Search code examples
c++clangvectorizationauto-vectorization

auto vectorization with modulo index?


I'm trying to make clang++ auto-vectorize a simple bit scrambling loop that does something like this:

for(int i = 0; i < sz; ++i) {
   dst[i] = src[i] ^ key[i]
}

if dst, src and key are the same length, the compiler has no problem vectorizing this loop, but what I really want to do is this:

for(int i = 0; i < sz; ++i) {
   dst[i] = src[i] ^ key[i % 64];
}

I don't need key to be as long as the data, but when I add the % 64 the vectorizer runs away and I'm left with a normal loop. This happens even with % 8 which is the size of the SIMD registers. The next thing I tried was this:

char d = 0x80
for(int i = 0; i < sz; ++i) {
   dst[i] = src[i] ^ d;
   ++d;
}

but the vectorizer didn't like this as well.
Doing this however:

for(int i = 0; i < sz; ++i) {
   dst[i] = src[i] ^ 0x80;
   ++d;
}

did get vectorized fine, but having a key of just one byte is shorter than what I hoped for.

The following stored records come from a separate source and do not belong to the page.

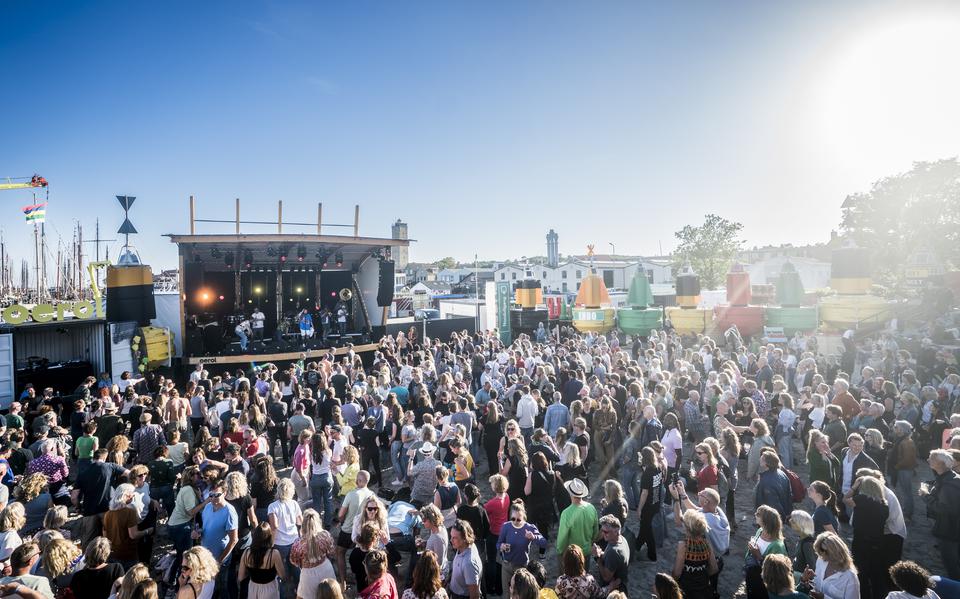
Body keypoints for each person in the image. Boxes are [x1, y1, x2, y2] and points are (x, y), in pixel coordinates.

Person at [921, 450, 960, 580]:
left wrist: (926, 496)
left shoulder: (949, 484)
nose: (927, 460)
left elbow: (944, 509)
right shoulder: (949, 477)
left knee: (951, 564)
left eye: (931, 459)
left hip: (950, 531)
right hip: (951, 528)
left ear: (941, 464)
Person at [497, 501, 546, 594]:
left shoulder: (530, 528)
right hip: (506, 566)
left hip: (521, 568)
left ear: (523, 517)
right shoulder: (506, 526)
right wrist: (501, 546)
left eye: (518, 519)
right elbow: (498, 544)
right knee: (507, 595)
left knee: (521, 595)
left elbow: (543, 543)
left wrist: (533, 537)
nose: (515, 522)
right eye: (513, 519)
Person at [672, 509, 719, 599]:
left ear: (687, 528)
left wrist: (672, 582)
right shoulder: (706, 544)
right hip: (703, 588)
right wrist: (700, 577)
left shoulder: (683, 545)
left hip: (686, 589)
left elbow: (677, 573)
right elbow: (714, 569)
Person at [268, 478, 303, 598]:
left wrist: (271, 544)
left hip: (279, 543)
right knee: (295, 568)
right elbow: (300, 522)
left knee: (280, 572)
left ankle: (282, 595)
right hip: (294, 540)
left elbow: (274, 527)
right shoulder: (294, 504)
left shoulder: (272, 506)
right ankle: (300, 592)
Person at [745, 505, 789, 599]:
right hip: (753, 576)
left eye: (758, 514)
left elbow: (776, 571)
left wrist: (758, 556)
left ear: (766, 520)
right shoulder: (760, 531)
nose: (755, 514)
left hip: (765, 586)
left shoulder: (777, 546)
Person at [799, 532, 860, 599]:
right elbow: (819, 585)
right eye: (819, 554)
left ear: (834, 554)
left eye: (823, 554)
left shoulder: (850, 577)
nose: (821, 557)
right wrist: (807, 582)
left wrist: (824, 598)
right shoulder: (821, 560)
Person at [291, 509, 336, 599]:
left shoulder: (297, 543)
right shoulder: (326, 535)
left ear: (303, 524)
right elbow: (332, 553)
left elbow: (294, 562)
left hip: (308, 576)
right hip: (325, 569)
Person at [238, 522, 286, 599]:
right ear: (269, 537)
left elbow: (240, 577)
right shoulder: (274, 554)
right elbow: (282, 576)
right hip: (269, 589)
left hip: (252, 589)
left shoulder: (246, 552)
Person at [555, 479, 598, 565]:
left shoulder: (566, 513)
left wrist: (560, 551)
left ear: (570, 493)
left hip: (573, 554)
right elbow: (595, 530)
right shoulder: (591, 507)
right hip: (587, 551)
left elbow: (562, 537)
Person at [483, 474, 510, 596]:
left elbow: (483, 511)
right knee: (502, 560)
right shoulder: (507, 497)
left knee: (492, 561)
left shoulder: (493, 503)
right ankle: (501, 587)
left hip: (493, 533)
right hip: (504, 532)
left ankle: (491, 587)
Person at [636, 446, 663, 561]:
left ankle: (652, 554)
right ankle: (637, 545)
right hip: (655, 501)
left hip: (648, 505)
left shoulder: (647, 473)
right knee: (644, 526)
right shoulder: (658, 468)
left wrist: (639, 508)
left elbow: (644, 493)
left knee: (646, 528)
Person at [592, 514, 629, 594]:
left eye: (606, 532)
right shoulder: (622, 539)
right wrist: (601, 553)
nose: (603, 533)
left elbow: (606, 578)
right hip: (621, 582)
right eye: (602, 530)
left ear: (616, 531)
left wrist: (597, 558)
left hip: (614, 590)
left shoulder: (613, 552)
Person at [448, 520, 482, 599]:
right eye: (451, 536)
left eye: (454, 538)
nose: (451, 540)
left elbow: (474, 596)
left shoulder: (469, 563)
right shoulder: (462, 547)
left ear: (465, 538)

Is there a way to do something like this in a way that pleases the vectorizer?


Solution

  • I can reproduce this with Apple's (Xcode) clang. Using modulo-64 blocks appears to satisfy the vectorizer:

    int i = 0; /* current index. */
    
    int szd = sz / 64;
    int szm = sz % 64;
    for (int j = 0; j < szd; j++)
    {
        for (int k = 0; k < 64; i++, k++)
            dst[i] = src[i] ^ key[k];
    }
    
    for (int k = 0; k < szm; i++, k++)
         dst[i] = src[i] ^ key[k];